1978 Squire Seafair Trophy
Muncey ‘Smokes’ To 49th Win
From all the smoke in the championship heat, it could have been the Battle of Britain. But it was just another one-sided hydroplane war and the 49th "thanks-for-the-trophy" day for Bill Muncey.
The smoke was from oil seeping into the turbocharger of The Squire Shop’s U-65. The blue-gray smoke was so thick that drivers had trouble seeing buoys and other boats, let alone the checkered flag.
So just to make sure he had things clinched in all the smoke, Muncey ran two extra laps, taking the checkered flag through the haze three times. Then he ran out of fuel and had to be towed to the pits, smiling and bowing to the crowd.
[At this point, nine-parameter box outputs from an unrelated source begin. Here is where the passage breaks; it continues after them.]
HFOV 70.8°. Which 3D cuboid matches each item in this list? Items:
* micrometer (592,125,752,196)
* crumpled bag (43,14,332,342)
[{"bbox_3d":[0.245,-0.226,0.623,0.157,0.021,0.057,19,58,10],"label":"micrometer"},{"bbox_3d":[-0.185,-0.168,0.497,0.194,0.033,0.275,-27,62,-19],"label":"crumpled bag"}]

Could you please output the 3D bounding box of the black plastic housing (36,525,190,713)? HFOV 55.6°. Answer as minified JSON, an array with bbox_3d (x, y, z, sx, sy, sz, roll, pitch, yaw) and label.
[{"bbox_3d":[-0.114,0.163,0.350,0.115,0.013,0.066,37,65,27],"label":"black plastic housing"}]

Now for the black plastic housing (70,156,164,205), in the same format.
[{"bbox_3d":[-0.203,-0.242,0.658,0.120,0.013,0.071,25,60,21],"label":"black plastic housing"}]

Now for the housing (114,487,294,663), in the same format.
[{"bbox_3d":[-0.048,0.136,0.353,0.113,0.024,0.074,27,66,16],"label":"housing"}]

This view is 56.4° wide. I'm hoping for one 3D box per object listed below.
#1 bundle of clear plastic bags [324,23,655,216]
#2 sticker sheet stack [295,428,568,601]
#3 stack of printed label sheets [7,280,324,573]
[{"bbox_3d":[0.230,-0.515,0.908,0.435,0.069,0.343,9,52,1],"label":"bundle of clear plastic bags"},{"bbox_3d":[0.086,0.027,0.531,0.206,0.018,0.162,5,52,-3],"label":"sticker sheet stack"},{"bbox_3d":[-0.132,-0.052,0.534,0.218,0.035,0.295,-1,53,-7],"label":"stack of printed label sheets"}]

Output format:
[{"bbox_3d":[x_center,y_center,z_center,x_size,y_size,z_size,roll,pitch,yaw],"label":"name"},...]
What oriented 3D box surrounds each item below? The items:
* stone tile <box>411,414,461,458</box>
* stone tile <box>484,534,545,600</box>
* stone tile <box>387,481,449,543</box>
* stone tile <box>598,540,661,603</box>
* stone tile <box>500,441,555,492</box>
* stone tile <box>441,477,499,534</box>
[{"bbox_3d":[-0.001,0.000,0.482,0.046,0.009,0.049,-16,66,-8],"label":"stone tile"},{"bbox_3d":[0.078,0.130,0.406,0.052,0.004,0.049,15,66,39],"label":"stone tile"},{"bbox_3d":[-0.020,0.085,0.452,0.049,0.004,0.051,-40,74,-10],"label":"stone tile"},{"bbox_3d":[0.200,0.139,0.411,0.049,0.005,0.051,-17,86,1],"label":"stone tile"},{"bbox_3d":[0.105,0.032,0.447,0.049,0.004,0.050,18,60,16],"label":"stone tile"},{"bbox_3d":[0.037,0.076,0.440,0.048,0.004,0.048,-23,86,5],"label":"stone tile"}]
There was reason for Muncey’s caution. In heat 1A, he was penalized by Bill Newton, chief referee, for cutting from lane six to lane four between the exit buoy and the starting line. Muncey disputed the decision, calling it "chippy" because all his maneuvering had been behind other boats, not in front of them.
Muncey accomplished the following things in yesterday’s Seafair race: 1) Matched his number of victories with his age — 49; 2) won his sixth driver’s title (secured when he won Heat 2A); 3) clinched his first national title as an owner (again in Heat 2A); 4) won his seventh race in more than 20 years of racing on Lake Washington and his second in a row on the course; 5) notched his fifth victory this year in six races.
Second place went to Miss Budweiser, driven by Ron Snyder. The beer boat crossed the finish line 36.6 seconds behind Muncey in the 12-mile championship heat in which a boat’s finish determines its overall placement.
The Budweiser’s Australian cousin, Miss Bud, was third with Bob Saniga driving. Miss Madison, driven by Milner Irvin, was slowed by lack of a proper propeller and finished fourth. Barney Armstrong’s Machine, driven by Chuck King, was a distant fifth.
The Squire Shop’s U-65, which was responsible for the smoke, finally came to a halt after five laps in the championship heat.
"I think we could have run him a little harder if there had been a 2½-mile course with longer straightaways," said Snyder. "Muncey’s just got such a super machine. He takes the corners so well that one little mess-up on my part and there’s no catchup."
Snyder said Muncey got away from him when the Budweiser had to swing through the Atlas’ roostertail coming out of the first turn.
Throughout the day, there was little deck-to-deck racing, but fortunately, no injuries. A collision occurred in the first heat between Dr. Toyota, driven by Tom Martin, and Tempus, driven by Chuck Hickling. The boats bumped in the first turn, but both completed the heat. Dr. Toyota sank next to the pier after returning to the pits and didn’t race again.
Martin said, "I was in the turn when he got me in the left rear. I didn’t notice any difference in the way the boat was riding, so I hung in there and hoped for not too much damage. I’d call it an accident."
Hickling termed the bump "just one of those unfortunate things. I was in a pile of water (a roostertail). You have to get out of the water to see the turn. Water was coming so long I figured I wasn’t in the turn yet. I didn’t know where I was. I don’t think the gentleman in the next boat saw me."
Irvin, the Madison driver, said "there ought to be a rule" about smoking boats. "I couldn’t see the buoys," he said. "Maybe we can make the guy stop when something like that happens."
Bernie Little, Budweiser owner, said the Unlimited Hydroplane Commission is likely to consider the matter at its September meeting before the final race of the season on Mission Bay.
Muncey, who lives in a San Diego suburb, never has won at San Diego.
"I can’t win there," Muncey said, adding with a smile, "I’ve tried to cheat there and still can’t win."
Miss Budweiser had yesterday’s highest point total going into the final heat as it breezed to victories in its two preliminary heats. Barney Armstrong’s Machine won Heat 1A because Muncey had to run the extra lap. Muncey came back to win Heat 2A. Muncey’s victory in the championship heat was worth more than $8,000 of the $22,500 purse.